── Task data ──

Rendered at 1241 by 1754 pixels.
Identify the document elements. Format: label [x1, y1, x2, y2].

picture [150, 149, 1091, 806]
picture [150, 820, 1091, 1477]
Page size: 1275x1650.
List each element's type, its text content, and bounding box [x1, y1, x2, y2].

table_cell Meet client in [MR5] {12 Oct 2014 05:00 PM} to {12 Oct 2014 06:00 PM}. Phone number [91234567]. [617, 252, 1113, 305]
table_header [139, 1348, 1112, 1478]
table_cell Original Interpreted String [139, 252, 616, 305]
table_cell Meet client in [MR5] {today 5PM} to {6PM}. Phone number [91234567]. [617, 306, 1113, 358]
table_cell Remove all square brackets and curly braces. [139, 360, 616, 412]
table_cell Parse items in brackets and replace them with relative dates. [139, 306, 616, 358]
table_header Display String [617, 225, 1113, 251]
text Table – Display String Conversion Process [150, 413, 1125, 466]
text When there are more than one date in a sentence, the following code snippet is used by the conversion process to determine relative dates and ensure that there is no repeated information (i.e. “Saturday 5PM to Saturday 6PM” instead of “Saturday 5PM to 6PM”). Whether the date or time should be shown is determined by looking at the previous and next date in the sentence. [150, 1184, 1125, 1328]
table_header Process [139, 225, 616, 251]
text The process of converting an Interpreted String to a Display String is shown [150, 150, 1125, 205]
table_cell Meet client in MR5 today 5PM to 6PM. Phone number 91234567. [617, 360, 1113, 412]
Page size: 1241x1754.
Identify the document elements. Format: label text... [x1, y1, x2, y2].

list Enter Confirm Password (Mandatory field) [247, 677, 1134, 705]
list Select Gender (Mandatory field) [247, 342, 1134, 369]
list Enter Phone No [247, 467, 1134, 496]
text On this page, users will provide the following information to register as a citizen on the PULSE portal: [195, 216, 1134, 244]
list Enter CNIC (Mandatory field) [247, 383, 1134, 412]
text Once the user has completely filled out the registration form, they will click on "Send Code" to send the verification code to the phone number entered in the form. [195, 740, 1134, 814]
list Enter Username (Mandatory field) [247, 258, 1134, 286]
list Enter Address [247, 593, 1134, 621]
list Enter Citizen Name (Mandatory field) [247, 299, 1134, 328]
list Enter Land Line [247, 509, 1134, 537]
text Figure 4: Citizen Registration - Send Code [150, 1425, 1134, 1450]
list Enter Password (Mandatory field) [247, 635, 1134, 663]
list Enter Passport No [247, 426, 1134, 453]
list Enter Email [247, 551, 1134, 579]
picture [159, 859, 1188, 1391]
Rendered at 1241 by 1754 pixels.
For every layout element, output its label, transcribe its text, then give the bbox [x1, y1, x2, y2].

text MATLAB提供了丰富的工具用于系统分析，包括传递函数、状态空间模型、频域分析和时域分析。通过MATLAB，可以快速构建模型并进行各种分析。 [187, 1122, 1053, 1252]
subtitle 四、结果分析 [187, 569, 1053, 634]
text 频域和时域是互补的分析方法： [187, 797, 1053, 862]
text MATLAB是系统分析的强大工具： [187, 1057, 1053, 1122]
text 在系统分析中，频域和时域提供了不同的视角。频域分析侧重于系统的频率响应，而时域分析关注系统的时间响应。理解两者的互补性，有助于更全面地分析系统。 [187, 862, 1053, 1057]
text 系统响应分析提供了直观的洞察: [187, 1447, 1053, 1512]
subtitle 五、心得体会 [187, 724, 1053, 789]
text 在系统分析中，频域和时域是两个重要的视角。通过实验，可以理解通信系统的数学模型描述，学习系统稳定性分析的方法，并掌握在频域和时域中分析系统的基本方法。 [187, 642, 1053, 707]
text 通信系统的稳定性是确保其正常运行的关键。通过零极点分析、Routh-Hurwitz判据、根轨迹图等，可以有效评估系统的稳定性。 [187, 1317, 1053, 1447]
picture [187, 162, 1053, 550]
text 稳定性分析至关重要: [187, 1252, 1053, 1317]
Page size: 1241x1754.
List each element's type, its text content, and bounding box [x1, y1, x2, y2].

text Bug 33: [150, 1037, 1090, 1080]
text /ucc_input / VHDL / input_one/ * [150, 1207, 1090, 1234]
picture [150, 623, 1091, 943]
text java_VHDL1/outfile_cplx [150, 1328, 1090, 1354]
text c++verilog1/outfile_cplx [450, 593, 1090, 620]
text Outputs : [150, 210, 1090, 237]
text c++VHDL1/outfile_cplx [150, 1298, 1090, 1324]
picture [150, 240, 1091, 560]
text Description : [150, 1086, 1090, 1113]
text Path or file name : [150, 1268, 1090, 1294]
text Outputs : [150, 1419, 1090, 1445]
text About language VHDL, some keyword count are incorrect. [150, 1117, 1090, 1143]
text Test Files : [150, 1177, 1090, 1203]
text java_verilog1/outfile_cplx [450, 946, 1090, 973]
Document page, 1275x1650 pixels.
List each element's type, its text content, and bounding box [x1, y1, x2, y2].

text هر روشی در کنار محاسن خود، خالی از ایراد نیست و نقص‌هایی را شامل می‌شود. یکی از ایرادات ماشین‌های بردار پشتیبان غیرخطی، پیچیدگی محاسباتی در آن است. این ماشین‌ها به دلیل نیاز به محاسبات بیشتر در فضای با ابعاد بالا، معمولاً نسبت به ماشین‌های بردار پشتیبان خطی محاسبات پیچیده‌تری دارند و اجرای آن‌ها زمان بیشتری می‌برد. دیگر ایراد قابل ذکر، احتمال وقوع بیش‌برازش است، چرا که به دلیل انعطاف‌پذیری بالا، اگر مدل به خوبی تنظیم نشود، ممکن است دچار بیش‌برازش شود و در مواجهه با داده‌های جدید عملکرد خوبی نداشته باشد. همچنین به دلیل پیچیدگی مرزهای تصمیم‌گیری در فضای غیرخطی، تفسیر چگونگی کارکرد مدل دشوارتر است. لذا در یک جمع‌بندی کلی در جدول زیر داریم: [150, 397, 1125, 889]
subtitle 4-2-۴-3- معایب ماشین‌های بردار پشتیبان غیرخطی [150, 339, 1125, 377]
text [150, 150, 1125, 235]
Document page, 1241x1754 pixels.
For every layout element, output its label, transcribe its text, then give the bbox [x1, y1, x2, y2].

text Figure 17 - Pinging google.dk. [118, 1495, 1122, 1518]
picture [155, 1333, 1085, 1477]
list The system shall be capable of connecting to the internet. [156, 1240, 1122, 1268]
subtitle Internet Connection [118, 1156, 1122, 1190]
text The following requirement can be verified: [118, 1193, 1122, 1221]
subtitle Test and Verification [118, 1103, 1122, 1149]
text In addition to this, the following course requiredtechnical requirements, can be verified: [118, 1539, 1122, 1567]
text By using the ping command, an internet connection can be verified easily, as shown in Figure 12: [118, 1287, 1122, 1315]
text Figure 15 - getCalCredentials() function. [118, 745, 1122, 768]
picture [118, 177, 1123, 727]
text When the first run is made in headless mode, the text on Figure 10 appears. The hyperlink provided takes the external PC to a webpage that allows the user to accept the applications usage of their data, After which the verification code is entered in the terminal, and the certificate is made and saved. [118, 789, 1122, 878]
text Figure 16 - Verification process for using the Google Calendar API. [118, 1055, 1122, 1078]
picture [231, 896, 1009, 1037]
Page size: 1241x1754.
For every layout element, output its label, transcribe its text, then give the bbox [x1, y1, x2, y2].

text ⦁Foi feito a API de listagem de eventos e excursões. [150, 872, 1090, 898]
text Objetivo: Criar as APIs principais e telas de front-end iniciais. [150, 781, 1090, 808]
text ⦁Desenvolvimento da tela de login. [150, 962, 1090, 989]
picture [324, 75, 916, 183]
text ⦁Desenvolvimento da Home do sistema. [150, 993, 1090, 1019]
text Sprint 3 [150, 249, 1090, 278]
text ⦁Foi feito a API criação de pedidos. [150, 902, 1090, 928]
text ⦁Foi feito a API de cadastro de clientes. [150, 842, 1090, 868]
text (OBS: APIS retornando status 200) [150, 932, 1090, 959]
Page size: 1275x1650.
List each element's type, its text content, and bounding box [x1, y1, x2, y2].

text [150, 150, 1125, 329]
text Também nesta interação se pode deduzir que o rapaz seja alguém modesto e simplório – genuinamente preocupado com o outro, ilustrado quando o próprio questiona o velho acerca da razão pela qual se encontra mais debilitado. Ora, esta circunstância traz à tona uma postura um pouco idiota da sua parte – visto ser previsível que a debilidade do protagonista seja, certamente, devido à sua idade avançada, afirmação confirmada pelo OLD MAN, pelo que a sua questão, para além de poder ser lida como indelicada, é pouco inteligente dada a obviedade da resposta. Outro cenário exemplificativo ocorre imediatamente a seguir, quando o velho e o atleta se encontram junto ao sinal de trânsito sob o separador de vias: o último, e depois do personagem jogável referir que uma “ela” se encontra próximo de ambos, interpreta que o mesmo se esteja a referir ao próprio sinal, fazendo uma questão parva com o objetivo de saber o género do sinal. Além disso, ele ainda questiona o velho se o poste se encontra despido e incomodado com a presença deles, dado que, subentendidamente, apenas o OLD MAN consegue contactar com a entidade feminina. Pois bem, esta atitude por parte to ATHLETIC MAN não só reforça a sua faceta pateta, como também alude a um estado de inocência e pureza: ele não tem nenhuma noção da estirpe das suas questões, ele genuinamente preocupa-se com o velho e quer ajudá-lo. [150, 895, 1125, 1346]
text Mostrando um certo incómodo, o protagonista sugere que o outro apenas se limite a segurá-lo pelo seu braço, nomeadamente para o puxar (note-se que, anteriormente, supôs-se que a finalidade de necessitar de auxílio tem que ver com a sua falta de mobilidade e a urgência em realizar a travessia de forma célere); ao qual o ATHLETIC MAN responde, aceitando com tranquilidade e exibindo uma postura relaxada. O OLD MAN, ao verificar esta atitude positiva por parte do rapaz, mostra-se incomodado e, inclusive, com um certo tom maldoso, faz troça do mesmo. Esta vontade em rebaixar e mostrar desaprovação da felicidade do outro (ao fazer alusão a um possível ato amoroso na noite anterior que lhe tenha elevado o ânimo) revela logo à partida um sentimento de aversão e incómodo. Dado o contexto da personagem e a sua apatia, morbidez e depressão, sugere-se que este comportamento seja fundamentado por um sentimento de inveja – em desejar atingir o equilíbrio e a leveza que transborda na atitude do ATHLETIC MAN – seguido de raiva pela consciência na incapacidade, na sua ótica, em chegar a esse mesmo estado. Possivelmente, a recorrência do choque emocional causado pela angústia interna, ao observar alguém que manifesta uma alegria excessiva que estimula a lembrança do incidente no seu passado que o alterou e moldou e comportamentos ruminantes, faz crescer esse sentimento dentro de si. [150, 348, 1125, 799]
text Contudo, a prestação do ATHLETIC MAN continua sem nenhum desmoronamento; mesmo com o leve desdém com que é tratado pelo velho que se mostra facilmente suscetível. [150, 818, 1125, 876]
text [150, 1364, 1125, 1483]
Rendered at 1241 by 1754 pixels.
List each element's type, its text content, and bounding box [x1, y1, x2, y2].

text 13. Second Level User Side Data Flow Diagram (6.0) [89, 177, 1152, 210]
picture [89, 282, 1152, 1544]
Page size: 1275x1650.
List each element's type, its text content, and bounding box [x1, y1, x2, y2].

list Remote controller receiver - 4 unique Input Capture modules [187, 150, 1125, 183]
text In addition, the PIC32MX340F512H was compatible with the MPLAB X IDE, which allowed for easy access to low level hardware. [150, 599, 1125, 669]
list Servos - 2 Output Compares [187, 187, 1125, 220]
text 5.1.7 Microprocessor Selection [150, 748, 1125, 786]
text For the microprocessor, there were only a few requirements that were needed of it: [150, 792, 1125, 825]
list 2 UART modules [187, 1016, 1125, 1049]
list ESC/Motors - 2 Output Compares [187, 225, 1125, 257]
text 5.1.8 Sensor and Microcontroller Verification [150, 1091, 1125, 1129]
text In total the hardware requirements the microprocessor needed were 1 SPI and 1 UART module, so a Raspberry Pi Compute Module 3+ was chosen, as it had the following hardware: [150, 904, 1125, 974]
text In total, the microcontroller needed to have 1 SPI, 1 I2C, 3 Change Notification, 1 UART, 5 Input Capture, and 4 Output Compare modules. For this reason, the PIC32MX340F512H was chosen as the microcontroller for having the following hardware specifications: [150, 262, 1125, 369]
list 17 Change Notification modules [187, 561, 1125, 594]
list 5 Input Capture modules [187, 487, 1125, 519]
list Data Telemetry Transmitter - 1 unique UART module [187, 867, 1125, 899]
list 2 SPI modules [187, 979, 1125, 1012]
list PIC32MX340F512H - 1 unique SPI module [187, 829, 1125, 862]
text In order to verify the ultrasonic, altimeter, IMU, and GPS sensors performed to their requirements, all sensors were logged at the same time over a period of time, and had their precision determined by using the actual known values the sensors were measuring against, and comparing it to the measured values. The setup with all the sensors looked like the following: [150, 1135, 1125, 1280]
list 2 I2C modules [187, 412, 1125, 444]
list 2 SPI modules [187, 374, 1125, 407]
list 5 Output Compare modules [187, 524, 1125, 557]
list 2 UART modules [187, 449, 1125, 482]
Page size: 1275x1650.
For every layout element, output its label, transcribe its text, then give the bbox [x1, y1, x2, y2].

───

# Written task:
Wherever the word "picture" turns up in a line of the entries above, copy that line.

# Exercise result:
picture [150, 149, 1091, 806]
picture [150, 820, 1091, 1477]
picture [159, 859, 1188, 1391]
picture [187, 162, 1053, 550]
picture [150, 623, 1091, 943]
picture [150, 240, 1091, 560]
picture [155, 1333, 1085, 1477]
picture [118, 177, 1123, 727]
picture [231, 896, 1009, 1037]
picture [324, 75, 916, 183]
picture [89, 282, 1152, 1544]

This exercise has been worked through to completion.